Your assignment
Your answer should be one number: how many lines below hold the word "votre".

Data
====
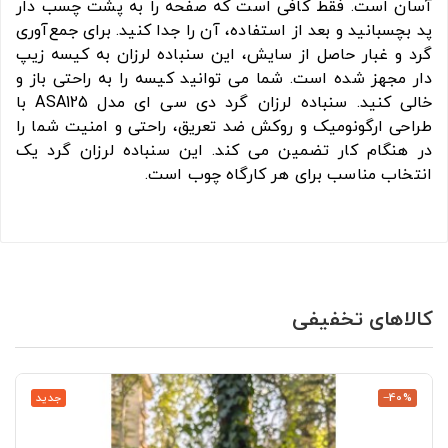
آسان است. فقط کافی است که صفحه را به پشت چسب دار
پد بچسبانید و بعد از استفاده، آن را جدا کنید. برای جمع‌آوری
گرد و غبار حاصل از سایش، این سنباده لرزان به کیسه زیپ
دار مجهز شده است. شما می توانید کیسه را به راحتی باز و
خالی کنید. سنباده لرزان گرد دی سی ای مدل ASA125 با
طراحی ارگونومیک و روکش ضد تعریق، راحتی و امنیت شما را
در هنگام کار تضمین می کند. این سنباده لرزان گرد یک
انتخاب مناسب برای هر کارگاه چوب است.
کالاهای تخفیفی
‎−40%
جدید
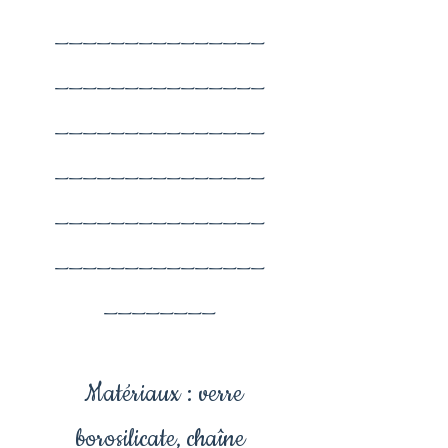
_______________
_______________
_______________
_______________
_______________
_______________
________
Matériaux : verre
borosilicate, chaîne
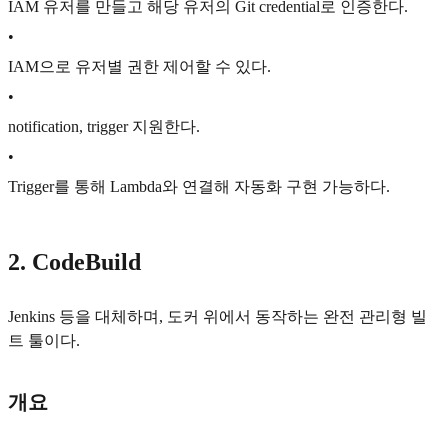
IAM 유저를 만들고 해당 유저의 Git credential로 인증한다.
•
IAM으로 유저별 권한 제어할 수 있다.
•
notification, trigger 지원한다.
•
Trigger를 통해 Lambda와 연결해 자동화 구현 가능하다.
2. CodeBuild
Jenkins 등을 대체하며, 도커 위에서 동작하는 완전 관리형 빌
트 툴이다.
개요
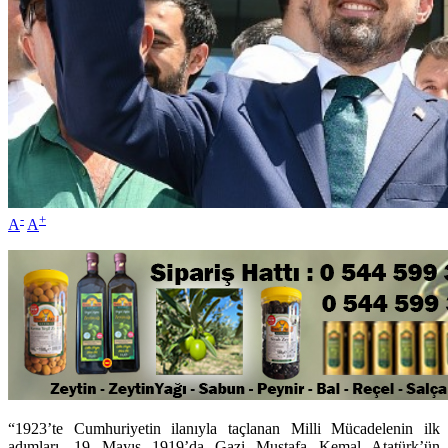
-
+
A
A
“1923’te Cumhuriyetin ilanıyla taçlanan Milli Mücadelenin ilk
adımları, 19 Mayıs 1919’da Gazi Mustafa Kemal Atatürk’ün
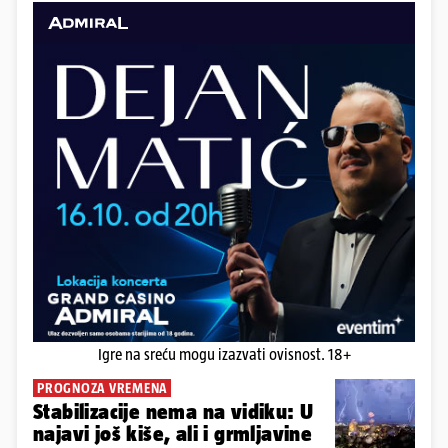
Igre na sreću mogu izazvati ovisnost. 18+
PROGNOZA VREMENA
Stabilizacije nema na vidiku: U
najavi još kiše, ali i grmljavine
====
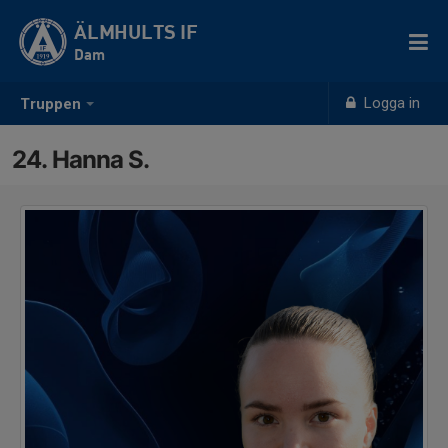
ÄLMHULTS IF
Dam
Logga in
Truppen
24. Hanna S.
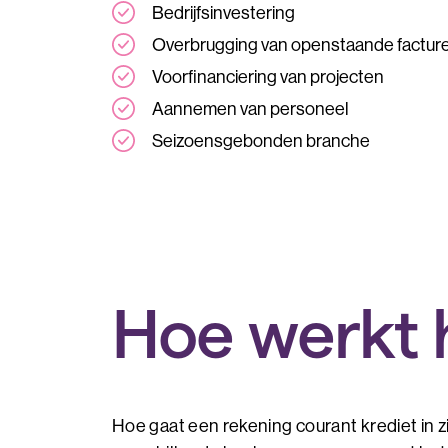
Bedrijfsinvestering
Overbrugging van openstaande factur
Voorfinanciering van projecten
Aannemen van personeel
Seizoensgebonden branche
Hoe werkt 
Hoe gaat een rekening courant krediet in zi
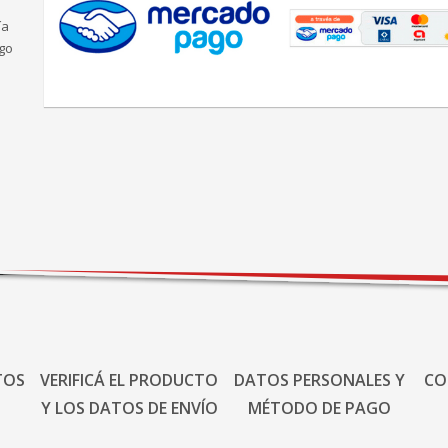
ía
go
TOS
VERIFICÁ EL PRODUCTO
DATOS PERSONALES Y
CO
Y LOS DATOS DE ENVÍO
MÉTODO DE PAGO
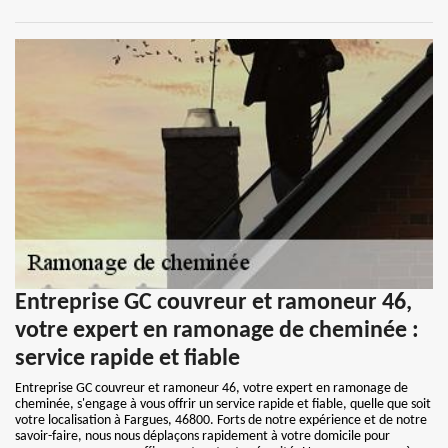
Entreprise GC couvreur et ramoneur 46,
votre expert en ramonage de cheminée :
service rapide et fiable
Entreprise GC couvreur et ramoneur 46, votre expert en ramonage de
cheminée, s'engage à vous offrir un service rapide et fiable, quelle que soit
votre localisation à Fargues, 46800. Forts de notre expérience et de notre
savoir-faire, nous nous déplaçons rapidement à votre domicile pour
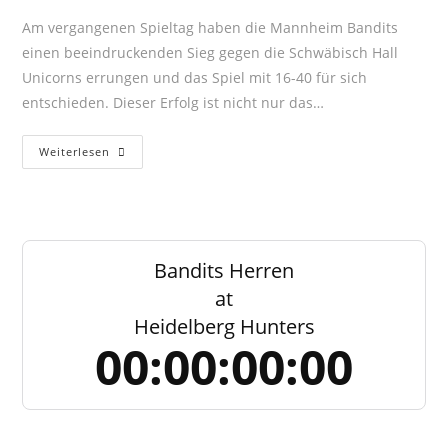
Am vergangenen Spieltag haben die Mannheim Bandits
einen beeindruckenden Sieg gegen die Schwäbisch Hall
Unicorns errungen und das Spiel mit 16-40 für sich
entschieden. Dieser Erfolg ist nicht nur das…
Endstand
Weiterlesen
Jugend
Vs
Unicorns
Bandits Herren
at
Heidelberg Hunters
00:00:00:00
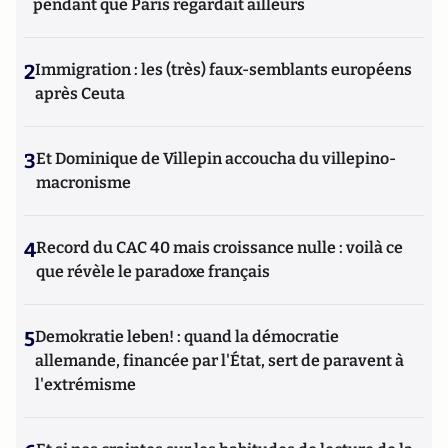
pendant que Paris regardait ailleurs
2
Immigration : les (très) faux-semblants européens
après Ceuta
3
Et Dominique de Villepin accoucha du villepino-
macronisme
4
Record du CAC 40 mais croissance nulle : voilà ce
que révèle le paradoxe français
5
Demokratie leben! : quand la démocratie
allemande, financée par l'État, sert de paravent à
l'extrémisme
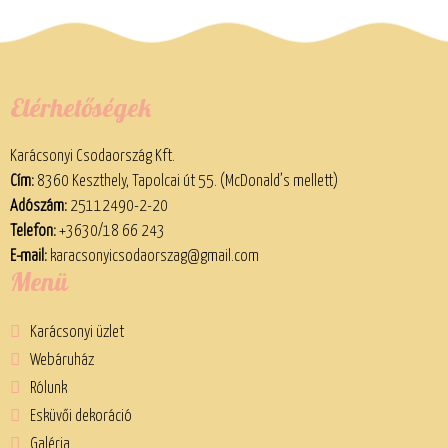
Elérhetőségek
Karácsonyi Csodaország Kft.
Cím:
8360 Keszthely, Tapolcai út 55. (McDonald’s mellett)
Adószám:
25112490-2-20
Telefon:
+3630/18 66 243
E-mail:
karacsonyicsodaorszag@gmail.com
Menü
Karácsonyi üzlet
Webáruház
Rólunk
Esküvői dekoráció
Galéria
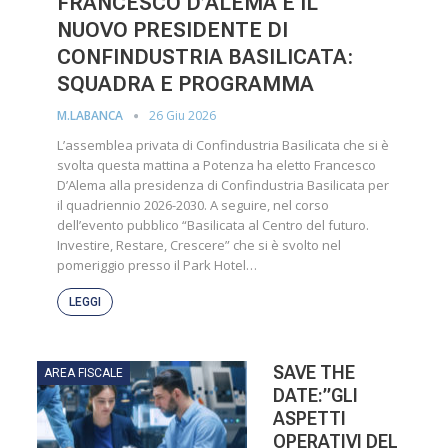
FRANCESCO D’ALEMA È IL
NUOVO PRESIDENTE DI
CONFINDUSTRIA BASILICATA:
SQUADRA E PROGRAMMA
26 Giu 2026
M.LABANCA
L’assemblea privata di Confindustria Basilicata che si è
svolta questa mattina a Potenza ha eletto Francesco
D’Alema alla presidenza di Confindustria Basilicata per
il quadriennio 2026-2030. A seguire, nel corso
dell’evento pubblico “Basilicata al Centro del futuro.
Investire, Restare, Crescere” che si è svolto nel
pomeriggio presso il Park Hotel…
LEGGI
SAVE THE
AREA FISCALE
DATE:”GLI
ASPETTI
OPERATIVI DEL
====
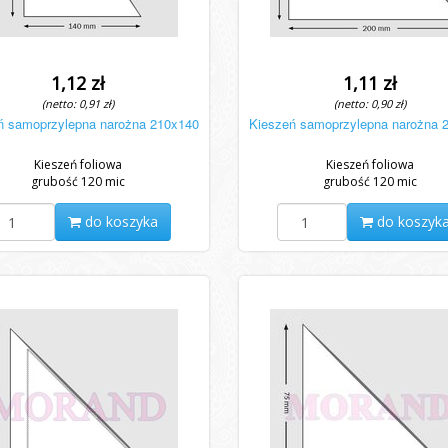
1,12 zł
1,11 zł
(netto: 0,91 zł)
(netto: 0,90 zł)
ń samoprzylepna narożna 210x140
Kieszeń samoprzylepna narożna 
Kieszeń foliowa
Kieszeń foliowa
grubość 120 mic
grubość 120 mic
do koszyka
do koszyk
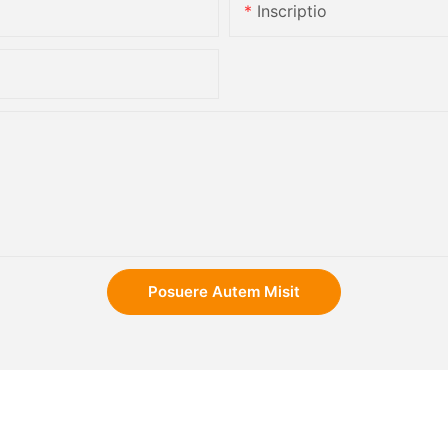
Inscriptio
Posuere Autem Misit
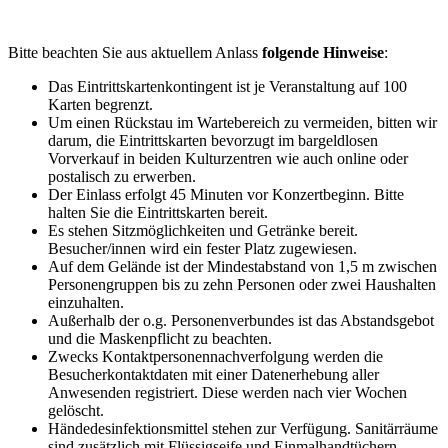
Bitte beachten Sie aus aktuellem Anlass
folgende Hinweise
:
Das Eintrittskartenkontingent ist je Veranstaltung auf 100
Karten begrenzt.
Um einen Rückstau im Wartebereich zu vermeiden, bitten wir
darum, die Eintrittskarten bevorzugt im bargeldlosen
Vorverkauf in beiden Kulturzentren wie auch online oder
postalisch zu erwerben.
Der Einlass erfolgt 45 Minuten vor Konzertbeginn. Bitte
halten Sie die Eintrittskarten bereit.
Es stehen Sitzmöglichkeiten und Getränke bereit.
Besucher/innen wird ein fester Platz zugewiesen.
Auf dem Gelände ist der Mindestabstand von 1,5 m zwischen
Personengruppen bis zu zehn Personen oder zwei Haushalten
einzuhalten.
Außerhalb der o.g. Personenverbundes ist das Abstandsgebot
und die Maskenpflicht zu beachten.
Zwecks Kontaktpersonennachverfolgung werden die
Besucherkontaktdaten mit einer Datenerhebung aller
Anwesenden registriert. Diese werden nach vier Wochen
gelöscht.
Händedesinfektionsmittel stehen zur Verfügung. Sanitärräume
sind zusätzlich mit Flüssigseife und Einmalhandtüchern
====
Result of the task
4